Your husband may need meds to get to the point of being able to do any of these exercises. I think there's a lot of stigma re: taking medication to manage anxiety. Many people think that we should just be able to `pull ourselves' together. They don't understand that panic is not just fear, or normal `everyday' anxiety. It is paralyzing. While it is important to `keep an eye out for' medication abuse, sometimes it is necessary to use them in order to be able to benefit from therapy or relaxation techniques.

There are panic attack chat rooms/sites on the net, which may be helpful if you are in a small town where there may not be a lot of resources.

Good luck. I empathize with your husband.
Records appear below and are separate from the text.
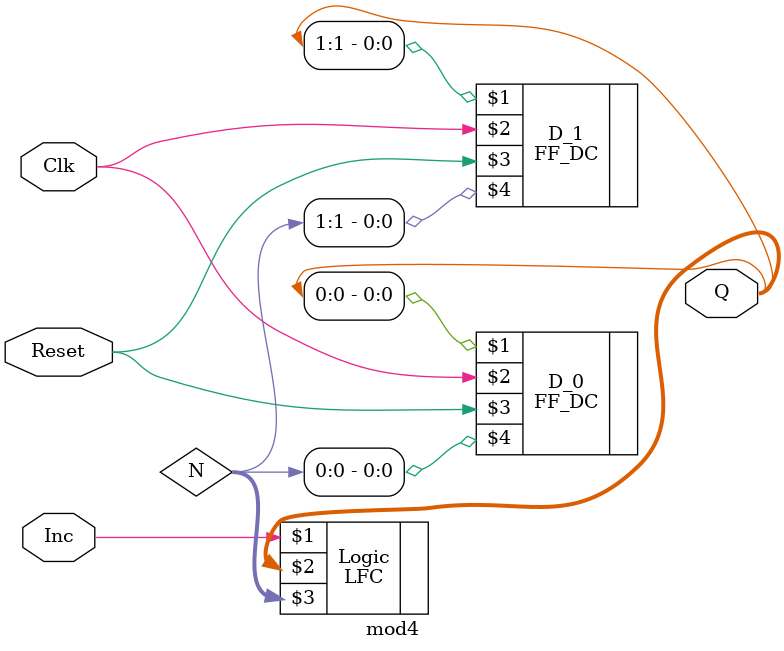
<source format=v>
`timescale 1ns / 1ps
module mod4(
    input Inc,
    input Reset,
    input Clk,
    output[1:0] Q
    );
		wire [1:0] N;

		//assign N = {~Reset&(~Inc&Q[1]|Q[1]&~Q[0]|~Q[1]&Q[0]),~Reset&(~Inc&Q[0]|Inc&~Q[0])};
		
		LFC Logic( Inc , Q , N);	
		FF_DC D_1(Q[1] , Clk , Reset , N[1]);
		FF_DC D_0(Q[0] , Clk , Reset , N[0]);
			
		
		

endmodule

</source>
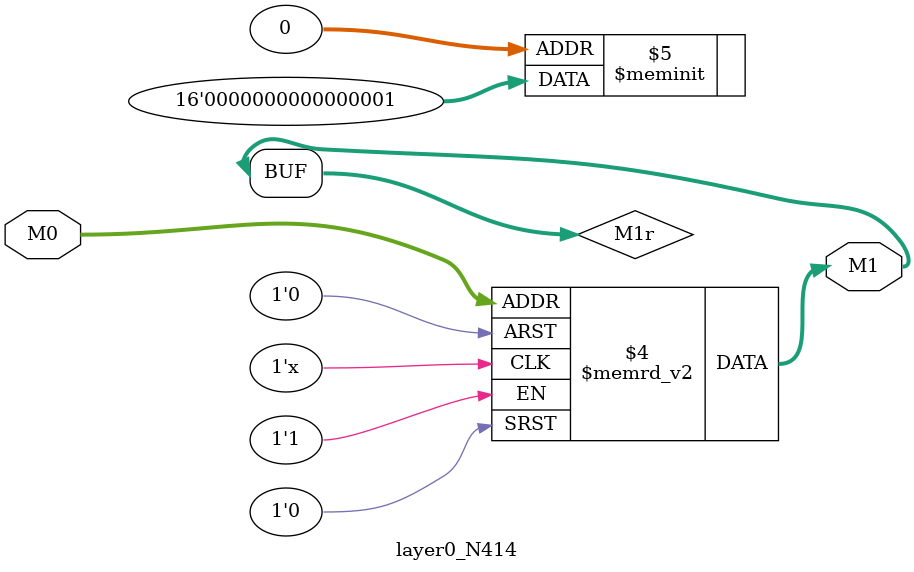
<source format=v>
module layer0_N414 ( input [2:0] M0, output [1:0] M1 );

	(*rom_style = "distributed" *) reg [1:0] M1r;
	assign M1 = M1r;
	always @ (M0) begin
		case (M0)
			3'b000: M1r = 2'b01;
			3'b100: M1r = 2'b00;
			3'b010: M1r = 2'b00;
			3'b110: M1r = 2'b00;
			3'b001: M1r = 2'b00;
			3'b101: M1r = 2'b00;
			3'b011: M1r = 2'b00;
			3'b111: M1r = 2'b00;

		endcase
	end
endmodule

</source>
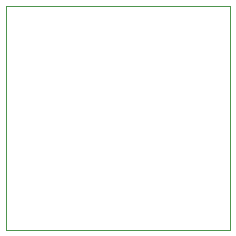
<source format=gbr>
%TF.GenerationSoftware,KiCad,Pcbnew,8.0.1*%
%TF.CreationDate,2024-05-12T21:11:43+05:30*%
%TF.ProjectId,PBSEQ-D2,50425345-512d-4443-922e-6b696361645f,0.1*%
%TF.SameCoordinates,Original*%
%TF.FileFunction,Profile,NP*%
%FSLAX46Y46*%
G04 Gerber Fmt 4.6, Leading zero omitted, Abs format (unit mm)*
G04 Created by KiCad (PCBNEW 8.0.1) date 2024-05-12 21:11:43*
%MOMM*%
%LPD*%
G01*
G04 APERTURE LIST*
%TA.AperFunction,Profile*%
%ADD10C,0.050000*%
%TD*%
G04 APERTURE END LIST*
D10*
X130055000Y-91295000D02*
X149055000Y-91295000D01*
X149055000Y-110295000D01*
X130055000Y-110295000D01*
X130055000Y-91295000D01*
M02*

</source>
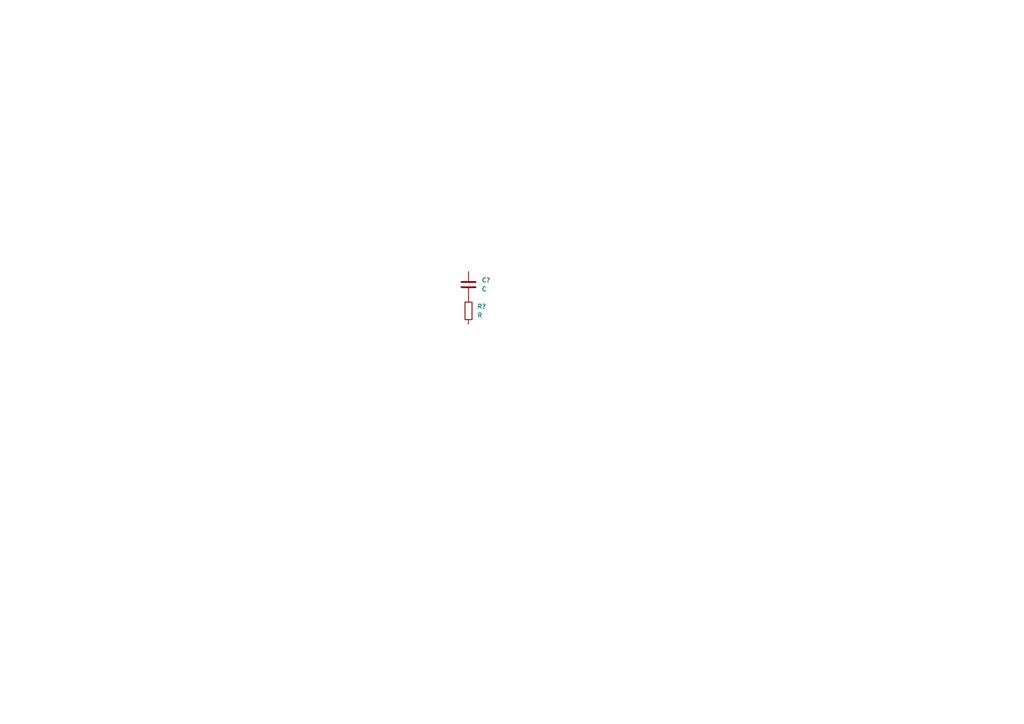
<source format=kicad_sch>
(kicad_sch
	(version 20231120)
	(generator "eeschema")
	(generator_version "8.0")
	(uuid "e6760b87-7812-4795-9fb7-870f4ef426c8")
	(paper "A4")
	(lib_symbols
		(symbol "Device:C"
			(pin_numbers hide)
			(pin_names
				(offset 0.254)
			)
			(exclude_from_sim no)
			(in_bom yes)
			(on_board yes)
			(property "Reference" "C"
				(at 0.635 2.54 0)
				(effects
					(font
						(size 1.27 1.27)
					)
					(justify left)
				)
			)
			(property "Value" "C"
				(at 0.635 -2.54 0)
				(effects
					(font
						(size 1.27 1.27)
					)
					(justify left)
				)
			)
			(property "Footprint" ""
				(at 0.9652 -3.81 0)
				(effects
					(font
						(size 1.27 1.27)
					)
					(hide yes)
				)
			)
			(property "Datasheet" "~"
				(at 0 0 0)
				(effects
					(font
						(size 1.27 1.27)
					)
					(hide yes)
				)
			)
			(property "Description" "Unpolarized capacitor"
				(at 0 0 0)
				(effects
					(font
						(size 1.27 1.27)
					)
					(hide yes)
				)
			)
			(property "ki_keywords" "cap capacitor"
				(at 0 0 0)
				(effects
					(font
						(size 1.27 1.27)
					)
					(hide yes)
				)
			)
			(property "ki_fp_filters" "C_*"
				(at 0 0 0)
				(effects
					(font
						(size 1.27 1.27)
					)
					(hide yes)
				)
			)
			(symbol "C_0_1"
				(polyline
					(pts
						(xy -2.032 -0.762) (xy 2.032 -0.762)
					)
					(stroke
						(width 0.508)
						(type default)
					)
					(fill
						(type none)
					)
				)
				(polyline
					(pts
						(xy -2.032 0.762) (xy 2.032 0.762)
					)
					(stroke
						(width 0.508)
						(type default)
					)
					(fill
						(type none)
					)
				)
			)
			(symbol "C_1_1"
				(pin passive line
					(at 0 3.81 270)
					(length 2.794)
					(name "~"
						(effects
							(font
								(size 1.27 1.27)
							)
						)
					)
					(number "1"
						(effects
							(font
								(size 1.27 1.27)
							)
						)
					)
				)
				(pin passive line
					(at 0 -3.81 90)
					(length 2.794)
					(name "~"
						(effects
							(font
								(size 1.27 1.27)
							)
						)
					)
					(number "2"
						(effects
							(font
								(size 1.27 1.27)
							)
						)
					)
				)
			)
		)
		(symbol "Device:R"
			(pin_numbers hide)
			(pin_names
				(offset 0)
			)
			(exclude_from_sim no)
			(in_bom yes)
			(on_board yes)
			(property "Reference" "R"
				(at 2.032 0 90)
				(effects
					(font
						(size 1.27 1.27)
					)
				)
			)
			(property "Value" "R"
				(at 0 0 90)
				(effects
					(font
						(size 1.27 1.27)
					)
				)
			)
			(property "Footprint" ""
				(at -1.778 0 90)
				(effects
					(font
						(size 1.27 1.27)
					)
					(hide yes)
				)
			)
			(property "Datasheet" "~"
				(at 0 0 0)
				(effects
					(font
						(size 1.27 1.27)
					)
					(hide yes)
				)
			)
			(property "Description" "Resistor"
				(at 0 0 0)
				(effects
					(font
						(size 1.27 1.27)
					)
					(hide yes)
				)
			)
			(property "ki_keywords" "R res resistor"
				(at 0 0 0)
				(effects
					(font
						(size 1.27 1.27)
					)
					(hide yes)
				)
			)
			(property "ki_fp_filters" "R_*"
				(at 0 0 0)
				(effects
					(font
						(size 1.27 1.27)
					)
					(hide yes)
				)
			)
			(symbol "R_0_1"
				(rectangle
					(start -1.016 -2.54)
					(end 1.016 2.54)
					(stroke
						(width 0.254)
						(type default)
					)
					(fill
						(type none)
					)
				)
			)
			(symbol "R_1_1"
				(pin passive line
					(at 0 3.81 270)
					(length 1.27)
					(name "~"
						(effects
							(font
								(size 1.27 1.27)
							)
						)
					)
					(number "1"
						(effects
							(font
								(size 1.27 1.27)
							)
						)
					)
				)
				(pin passive line
					(at 0 -3.81 90)
					(length 1.27)
					(name "~"
						(effects
							(font
								(size 1.27 1.27)
							)
						)
					)
					(number "2"
						(effects
							(font
								(size 1.27 1.27)
							)
						)
					)
				)
			)
		)
	)
	(symbol
		(lib_id "Device:R")
		(at 135.89 90.17 0)
		(unit 1)
		(exclude_from_sim no)
		(in_bom yes)
		(on_board yes)
		(dnp no)
		(fields_autoplaced yes)
		(uuid "1a50d5fe-6a9b-494d-ae1d-b3141d67b53c")
		(property "Reference" "R?"
			(at 138.43 88.8999 0)
			(effects
				(font
					(size 1.27 1.27)
				)
				(justify left)
			)
		)
		(property "Value" "R"
			(at 138.43 91.4399 0)
			(effects
				(font
					(size 1.27 1.27)
				)
				(justify left)
			)
		)
		(property "Footprint" ""
			(at 134.112 90.17 90)
			(effects
				(font
					(size 1.27 1.27)
				)
				(hide yes)
			)
		)
		(property "Datasheet" "~"
			(at 135.89 90.17 0)
			(effects
				(font
					(size 1.27 1.27)
				)
				(hide yes)
			)
		)
		(property "Description" "Resistor"
			(at 135.89 90.17 0)
			(effects
				(font
					(size 1.27 1.27)
				)
				(hide yes)
			)
		)
		(pin "1"
			(uuid "d6f82cff-862c-4d3b-94b5-c60104a29ed0")
		)
		(pin "2"
			(uuid "c256385c-999b-457a-835b-a6444d84c553")
		)
		(instances
			(project ""
				(path "/e6760b87-7812-4795-9fb7-870f4ef426c8"
					(reference "R?")
					(unit 1)
				)
			)
		)
	)
	(symbol
		(lib_id "Device:C")
		(at 135.89 82.55 0)
		(unit 1)
		(exclude_from_sim no)
		(in_bom yes)
		(on_board yes)
		(dnp no)
		(fields_autoplaced yes)
		(uuid "ccc51ca4-4a2e-4708-a91c-9b681248393d")
		(property "Reference" "C?"
			(at 139.7 81.2799 0)
			(effects
				(font
					(size 1.27 1.27)
				)
				(justify left)
			)
		)
		(property "Value" "C"
			(at 139.7 83.8199 0)
			(effects
				(font
					(size 1.27 1.27)
				)
				(justify left)
			)
		)
		(property "Footprint" ""
			(at 136.8552 86.36 0)
			(effects
				(font
					(size 1.27 1.27)
				)
				(hide yes)
			)
		)
		(property "Datasheet" "~"
			(at 135.89 82.55 0)
			(effects
				(font
					(size 1.27 1.27)
				)
				(hide yes)
			)
		)
		(property "Description" "Unpolarized capacitor"
			(at 135.89 82.55 0)
			(effects
				(font
					(size 1.27 1.27)
				)
				(hide yes)
			)
		)
		(pin "2"
			(uuid "de05cdeb-9bae-4775-ac86-e84cd5eb604e")
		)
		(pin "1"
			(uuid "157908a3-1ca4-4294-aa62-027cc9fd0158")
		)
		(instances
			(project ""
				(path "/e6760b87-7812-4795-9fb7-870f4ef426c8"
					(reference "C?")
					(unit 1)
				)
			)
		)
	)
	(sheet_instances
		(path "/"
			(page "1")
		)
	)
)

</source>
I quite agree with Yardena. If we separate the acquired and innate, we may be dealing with one half of the problem as we should, while the other half drags us down. This is what I think about myself, and I really cannot talk to anyone else: There may well be a chemical imbalance in my brain that I need to take care of. However, that having gone untreated for thirty years has led to a burdensome set of survival tricks and coping skills, that, situation changed, become improper behavior.
> This is why I think that my medical problem is equally a problem of attitudes and behavior. The medicine gives me the break that I so badly need so I can focus on changing my coping tactics so I can improve my life. I am fighting two wars, and the battle has to take place on two frontiers at the same time. I find that this is the only way it may work for me.
> As to Serzone, I have found just recently (after three weeks of taking it) that it is brining my anxiety and depression down. However, after I started taking it (something like days 4-8) I slipped into a severe, edgy, crushing attacks of anxiety. What helped me to get through this, was knowing that others had experienced the same thing, and it will pass. On a night like this I came to this page and just cried out for help... I received lots of support and was able to make it through the thing.
> Just for me, now that I am starting to feel the beneficial effects of Serzone, I think it was paying the price.
> I really feel for you. It is so hard to go through the detoxification and deal with anxiety disorder at the same time. I was self-medicating with crystalmethamphetamine for years, and cutting that left me in the most painful place imaginable. But I made it, and others have, too. I think it is important at this time to have a support group, for sometimes it is the most important thing of all for us o know that we are not alone. When we feel that crushing pain, and we think that there is no other human in the world who could possibly understand what it feels like to have that 'knife hit into your neck and twisted over and over', as I once described it , we need someone to say "Yes, I remember how it felt." I wish it wasn't so, but sometimes things must get worse in order to get better.
> Your husband is very lucky to have someone like you by his side, and a site like this to for pier support.